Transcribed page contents
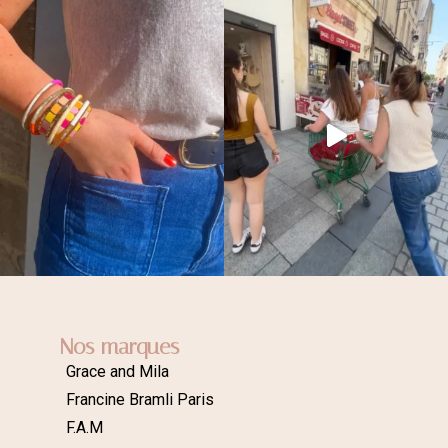
Nos marques
Grace and Mila
Francine Bramli Paris
F.A.M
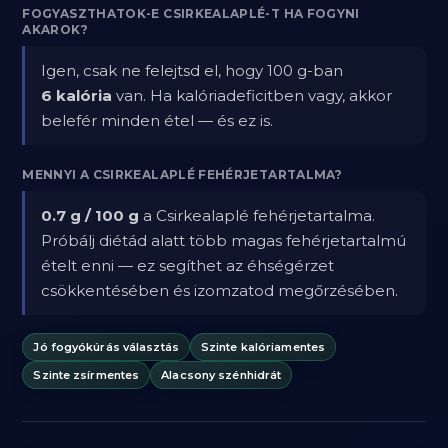
FOGYASZTHATOK-E CSIRKEALAPLÉ-T HA FOGYNI
AKAROK?
Igen, csak ne felejtsd el, hogy 100 g-ban
6 kalória
van. Ha kalóriadeficitben vagy, akkor
belefér minden étel — és ez is.
MENNYI A CSIRKEALAPLÉ FEHÉRJETARTALMA?
0.7 g / 100 g
a Csirkealaplé fehérjetartalma.
Próbálj diétád alatt több magas fehérjetartalmú
ételt enni — ez segíthet az éhségérzet
csökkentésében és izomzatod megőrzésében.
Jó fogyókúrás választás
Szinte kalóriamentes
Szinte zsírmentes
Alacsony szénhidrát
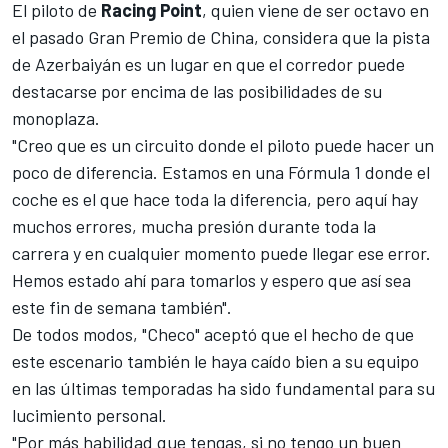
El piloto de
Racing Point
, quien viene de ser octavo en
el pasado Gran Premio de China, considera que la pista
de Azerbaiyán es un lugar en que el corredor puede
destacarse por encima de las posibilidades de su
monoplaza.
"Creo que es un circuito donde el piloto puede hacer un
poco de diferencia. Estamos en una Fórmula 1 donde el
coche es el que hace toda la diferencia, pero aquí hay
muchos errores, mucha presión durante toda la
carrera y en cualquier momento puede llegar ese error.
Hemos estado ahí para tomarlos y espero que así sea
este fin de semana también".
De todos modos, "Checo" aceptó que el hecho de que
este escenario también le haya caído bien a su equipo
en las últimas temporadas ha sido fundamental para su
lucimiento personal.
"Por más habilidad que tengas, si no tengo un buen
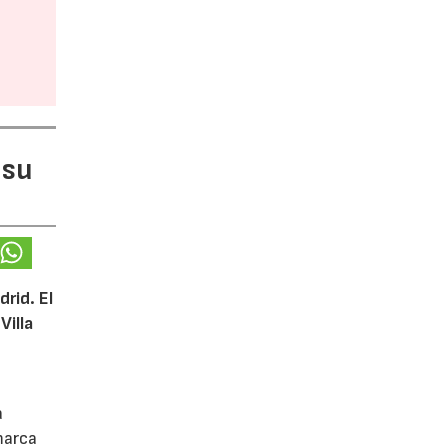
 su
rid. El
Villa
a
marca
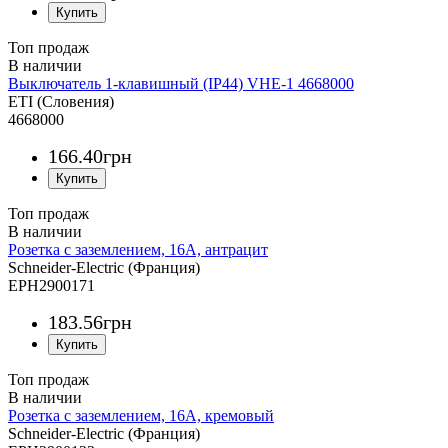
Топ продаж
Выключатель 1-клавишный (IP44) VHE-1 4668000
ETI (Словения)
4668000
166
.
40
грн
Топ продаж
Розетка с заземлением, 16A, антрацит
Schneider-Electric (Франция)
EPH2900171
183
.
56
грн
Топ продаж
Розетка с заземлением, 16A, кремовый
Schneider-Electric (Франция)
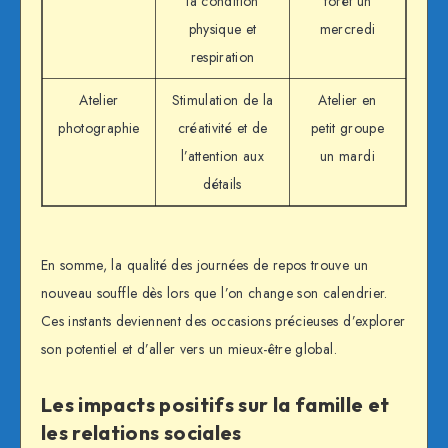
la condition
forêt un
physique et
mercredi
respiration
Atelier
Stimulation de la
Atelier en
photographie
créativité et de
petit groupe
l’attention aux
un mardi
détails
En somme, la qualité des journées de repos trouve un
nouveau souffle dès lors que l’on change son calendrier.
Ces instants deviennent des occasions précieuses d’explorer
son potentiel et d’aller vers un mieux-être global.
Les impacts positifs sur la famille et
les relations sociales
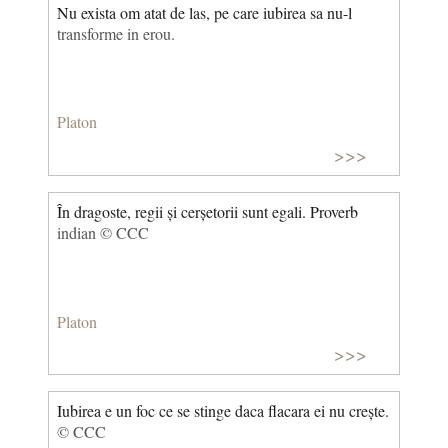
Nu exista om atat de las, pe care iubirea sa nu-l
transforme in erou.
Platon
>>>
În dragoste, regii și cerșetorii sunt egali. Proverb
indian © CCC
Platon
>>>
Iubirea e un foc ce se stinge daca flacara ei nu crește.
© CCC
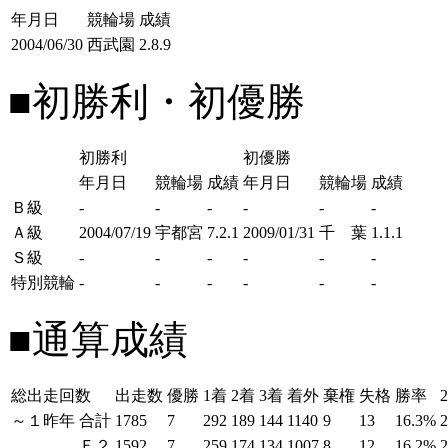
年月日
競輪場
成績
2004/06/30
西武園
2.8.9
■初勝利・初優勝
初勝利
初優勝
年月日
競輪場
成績
年月日
競輪場
成績
Ｂ級
-
-
-
-
-
-
Ａ級
2004/07/19
宇都宮
7.2.1
2009/01/31
千 葉
1.1.1
Ｓ級
-
-
-
-
-
-
特別競輪
-
-
-
-
-
-
■通算成績
総出走回数
出走数
優勝
1着
2着
3着
着外
棄権
失格
勝率
～１昨年
合計
1785
7
292
189
144
1140
9
13
16.3%
Ｆ２
1592
7
259
174
134
1007
8
12
16.2%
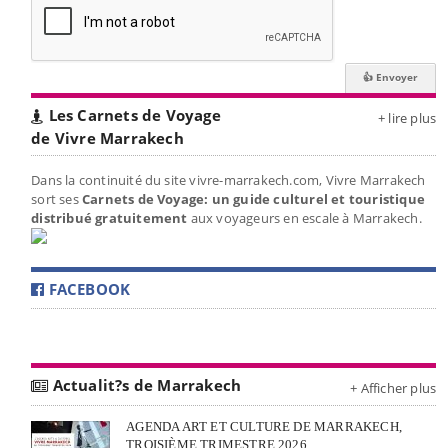
Les Carnets de Voyage
+ lire plus
de Vivre Marrakech
Dans la continuité du site vivre-marrakech.com, Vivre Marrakech
sort ses
Carnets de Voyage: un guide culturel et touristique
distribué gratuitement
aux voyageurs en escale à Marrakech.
FACEBOOK
Actualit?s de Marrakech
+ Afficher plus
AGENDA ART ET CULTURE DE MARRAKECH,
TROISIÈME TRIMESTRE 2026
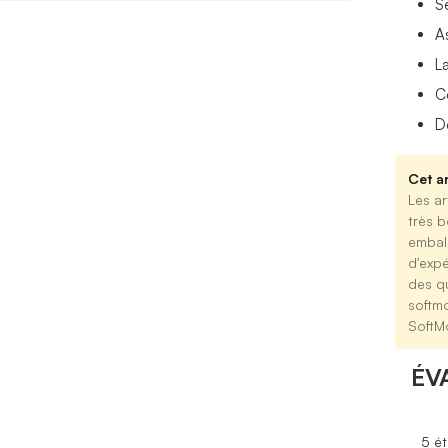
S
A
L
C
D
Cet ar
Les ar
très b
emball
d'expé
des qu
softm
SoftM
ÉV
5 ét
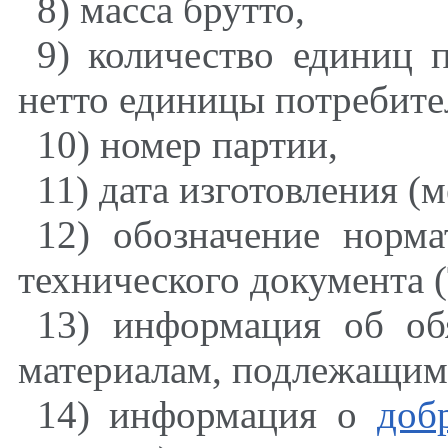
8) масса брутто,
9) количество единиц 
нетто единицы потребите
10) номер партии,
11) дата изготовления (м
12) обозначение норм
технического документа (
13) информация об об
материалам, подлежащим 
14) информация о
доб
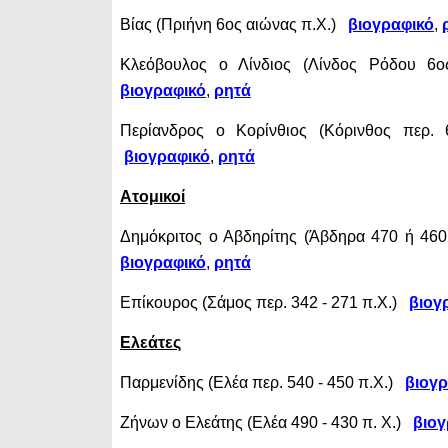
Βίας (Πριήνη 6ος αιώνας π.Χ.)
βιογραφικό
,
Κλεόβουλος ο Λίνδιος (Λίνδος Ρόδου 6
βιογραφικό
,
ρητά
Περίανδρος ο Κορίνθιος (Κόρινθος περ.
βιογραφικό
,
ρητά
Ατομικοί
Δημόκριτος ο Αβδηρίτης (Άβδηρα 470 ή 460
βιογραφικό
,
ρητά
Επίκουρος (Σάμος περ. 342 - 271 π.Χ.)
βιογ
Ελεάτες
Παρμενίδης (Ελέα περ. 540 - 450 π.Χ.)
βιογρ
Ζήνων ο Ελεάτης (Ελέα 490 - 430 π. Χ.)
βιογ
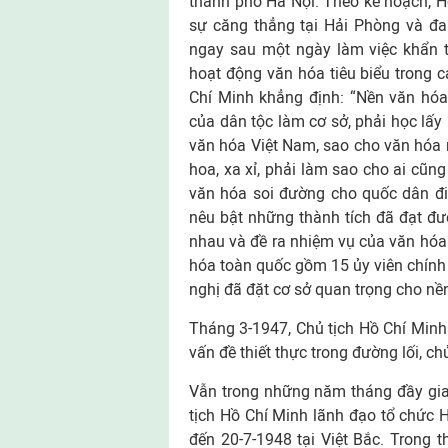
thành phố Hà Nội. Theo kế hoạch, Hộ
sự căng thẳng tại Hải Phòng và đ
ngay sau một ngày làm việc khẩn t
hoạt động văn hóa tiêu biểu trong 
Chí Minh khẳng định: “Nền văn hóa
của dân tộc làm cơ sở, phải học lấy
văn hóa Việt Nam, sao cho văn hóa 
hoa, xa xỉ, phải làm sao cho ai cũng
văn hóa soi đường cho quốc dân đi
nêu bật những thành tích đã đạt đượ
nhau và đề ra nhiệm vụ của văn hóa 
hóa toàn quốc gồm 15 ủy viên chính 
nghị đã đặt cơ sở quan trọng cho nề
Tháng 3-1947, Chủ tịch Hồ Chí Minh v
vấn đề thiết thực trong đường lối, 
Vẫn trong những năm tháng đầy gia
tịch Hồ Chí Minh lãnh đạo tổ chức H
đến 20-7-1948 tại Việt Bắc. Trong t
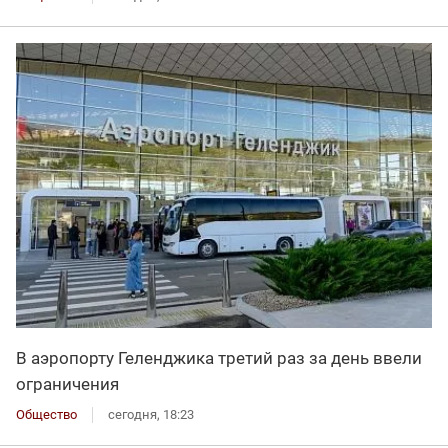
В аэропорту Геленджика третий раз за день ввели
ограничения
Общество
сегодня, 18:23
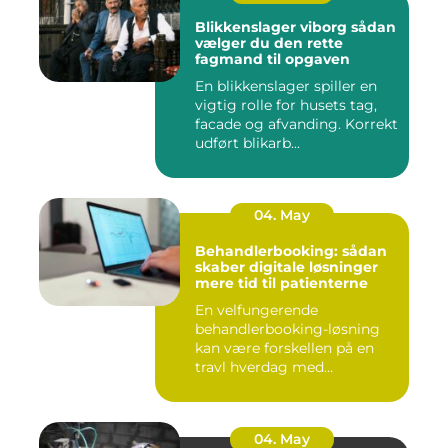
Blikkenslager viborg sådan
vælger du den rette
fagmand til opgaven
En blikkenslager spiller en
vigtig rolle for husets tag,
facade og afvanding. Korrekt
udført blikarb...
04. May
Behandlerbooking: sådan
skaber digitale løsninger
mere tid til patienterne
En velfungerende
behandlerbooking-løsning
kan være forskellen på en
travl hverdag med
aflysninger, t...
04. May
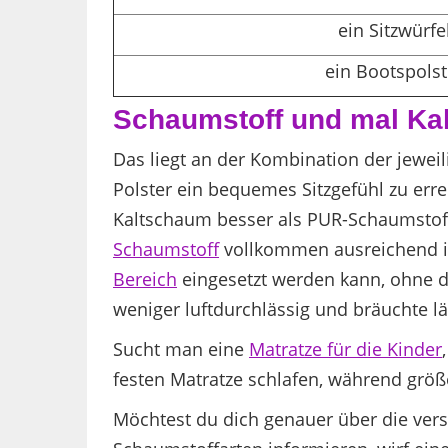
ein Sitzwürfe
ein Bootspolst
Schaumstoff und mal Ka
Das liegt an der Kombination der jewe
Polster ein bequemes Sitzgefühl zu errei
Kaltschaum besser als PUR-Schaumstoff
Schaumstoff
vollkommen ausreichend ist
Bereich
eingesetzt werden kann, ohne 
weniger luftdurchlässig und bräuchte lä
Sucht man eine
Matratze für die Kinder
festen Matratze schlafen, während größ
Möchtest du dich genauer über die ver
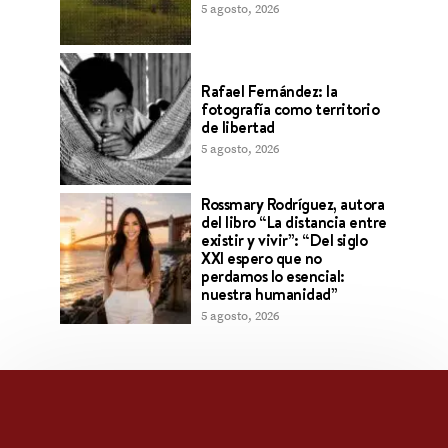
5 agosto, 2026
Rafael Fernández: la
fotografía como territorio
de libertad
5 agosto, 2026
Rossmary Rodríguez, autora
del libro “La distancia entre
existir y vivir”: “Del siglo
XXI espero que no
perdamos lo esencial:
nuestra humanidad”
5 agosto, 2026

* Description of the task
Your task is to set down each line above verbatim while excluding the pictures.

* Reply
Nos marques
Grace and Mila
Francine Bramli Paris
F.A.M
FOGYASZTHATOK-E CSIRKEALAPLÉ-T HA FOGYNI
AKAROK?
Igen, csak ne felejtsd el, hogy 100 g-ban
6 kalória
van. Ha kalóriadeficitben vagy, akkor
belefér minden étel — és ez is.
MENNYI A CSIRKEALAPLÉ FEHÉRJETARTALMA?
0.7 g / 100 g
a Csirkealaplé fehérjetartalma.
Próbálj diétád alatt több magas fehérjetartalmú
ételt enni — ez segíthet az éhségérzet
csökkentésében és izomzatod megőrzésében.
Jó fogyókúrás választás
Szinte kalóriamentes
Szinte zsírmentes
Alacsony szénhidrát
El piloto de
Racing Point
, quien viene de ser octavo en
el pasado Gran Premio de China, considera que la pista
de Azerbaiyán es un lugar en que el corredor puede
destacarse por encima de las posibilidades de su
monoplaza.
"Creo que es un circuito donde el piloto puede hacer un
poco de diferencia. Estamos en una Fórmula 1 donde el
coche es el que hace toda la diferencia, pero aquí hay
muchos errores, mucha presión durante toda la
carrera y en cualquier momento puede llegar ese error.
Hemos estado ahí para tomarlos y espero que así sea
este fin de semana también".
De todos modos, "Checo" aceptó que el hecho de que
este escenario también le haya caído bien a su equipo
en las últimas temporadas ha sido fundamental para su
lucimiento personal.
"Por más habilidad que tengas, si no tengo un buen
 su
rid. El
Villa
a
marca
Топ продаж
Выключатель 1-клавишный (IP44) VHE-1 4668000
ETI (Словения)
4668000
166
.
40
грн
Топ продаж
Розетка с заземлением, 16A, антрацит
Schneider-Electric (Франция)
EPH2900171
183
.
56
грн
Топ продаж
Розетка с заземлением, 16A, кремовый
Schneider-Electric (Франция)
la condition
forêt un
physique et
mercredi
respiration
Atelier
Stimulation de la
Atelier en
photographie
créativité et de
petit groupe
l’attention aux
un mardi
détails
En somme, la qualité des journées de repos trouve un
nouveau souffle dès lors que l’on change son calendrier.
Ces instants deviennent des occasions précieuses d’explorer
son potentiel et d’aller vers un mieux-être global.
Les impacts positifs sur la famille et
les relations sociales
Nu exista om atat de las, pe care iubirea sa nu-l
transforme in erou.
Platon
>>>
În dragoste, regii și cerșetorii sunt egali. Proverb
indian © CCC
Platon
>>>
Iubirea e un foc ce se stinge daca flacara ei nu crește.
© CCC
年月日
競輪場
成績
2004/06/30
西武園
2.8.9
■初勝利・初優勝
初勝利
初優勝
年月日
競輪場
成績
年月日
競輪場
成績
Ｂ級
-
-
-
-
-
-
Ａ級
2004/07/19
宇都宮
7.2.1
2009/01/31
千 葉
1.1.1
Ｓ級
-
-
-
-
-
-
特別競輪
-
-
-
-
-
-
■通算成績
総出走回数
出走数
優勝
1着
2着
3着
着外
棄権
失格
勝率
～１昨年
合計
1785
7
292
189
144
1140
9
13
16.3%
Ｆ２
1592
7
259
174
134
1007
8
12
16.2%
Les Carnets de Voyage
+ lire plus
de Vivre Marrakech
Dans la continuité du site vivre-marrakech.com, Vivre Marrakech
sort ses
Carnets de Voyage: un guide culturel et touristique
distribué gratuitement
aux voyageurs en escale à Marrakech.
FACEBOOK
Actualit?s de Marrakech
+ Afficher plus
AGENDA ART ET CULTURE DE MARRAKECH,
TROISIÈME TRIMESTRE 2026
S
A
L
C
D
Cet ar
Les ar
très b
emball
d'expé
des qu
softm
SoftM
ÉV
5 ét
8) масса брутто,
9) количество единиц 
нетто единицы потребите
10) номер партии,
11) дата изготовления (м
12) обозначение норм
технического документа (
13) информация об об
материалам, подлежащим 
14) информация о
доб
Βίας (Πριήνη 6ος αιώνας π.Χ.)
βιογραφικό
,
Κλεόβουλος ο Λίνδιος (Λίνδος Ρόδου 6
βιογραφικό
,
ρητά
Περίανδρος ο Κορίνθιος (Κόρινθος περ.
βιογραφικό
,
ρητά
Ατομικοί
Δημόκριτος ο Αβδηρίτης (Άβδηρα 470 ή 460
βιογραφικό
,
ρητά
Επίκουρος (Σάμος περ. 342 - 271 π.Χ.)
βιογ
Ελεάτες
Παρμενίδης (Ελέα περ. 540 - 450 π.Χ.)
βιογρ
Ζήνων ο Ελεάτης (Ελέα 490 - 430 π. Χ.)
βιογ
thành phố Hà Nội. Theo kế hoạch, Hộ
sự căng thẳng tại Hải Phòng và đ
ngay sau một ngày làm việc khẩn t
hoạt động văn hóa tiêu biểu trong 
Chí Minh khẳng định: “Nền văn hóa
của dân tộc làm cơ sở, phải học lấy
văn hóa Việt Nam, sao cho văn hóa 
hoa, xa xỉ, phải làm sao cho ai cũng
văn hóa soi đường cho quốc dân đi
nêu bật những thành tích đã đạt đượ
nhau và đề ra nhiệm vụ của văn hóa 
hóa toàn quốc gồm 15 ủy viên chính 
nghị đã đặt cơ sở quan trọng cho nề
Tháng 3-1947, Chủ tịch Hồ Chí Minh v
vấn đề thiết thực trong đường lối, 
Vẫn trong những năm tháng đầy gia
tịch Hồ Chí Minh lãnh đạo tổ chức H
đến 20-7-1948 tại Việt Bắc. Trong t
В аэропорту Геленджика третий раз за день ввели
ограничения
Общество
сегодня, 18:23
Blikkenslager viborg sådan
vælger du den rette
fagmand til opgaven
En blikkenslager spiller en
vigtig rolle for husets tag,
facade og afvanding. Korrekt
udført blikarb...
04. May
Behandlerbooking: sådan
skaber digitale løsninger
mere tid til patienterne
En velfungerende
behandlerbooking-løsning
kan være forskellen på en
travl hverdag med
aflysninger, t...
04. May
ein Sitzwürfe
ein Bootspolst
Schaumstoff und mal Ka
Das liegt an der Kombination der jewe
Polster ein bequemes Sitzgefühl zu errei
Kaltschaum besser als PUR-Schaumstoff
Schaumstoff
vollkommen ausreichend ist
Bereich
eingesetzt werden kann, ohne 
weniger luftdurchlässig und bräuchte lä
Sucht man eine
Matratze für die Kinder
festen Matratze schlafen, während größ
Möchtest du dich genauer über die ver
5 agosto, 2026
Rafael Fernández: la
fotografía como territorio
de libertad
5 agosto, 2026
Rossmary Rodríguez, autora
del libro “La distancia entre
existir y vivir”: “Del siglo
XXI espero que no
perdamos lo esencial:
nuestra humanidad”
5 agosto, 2026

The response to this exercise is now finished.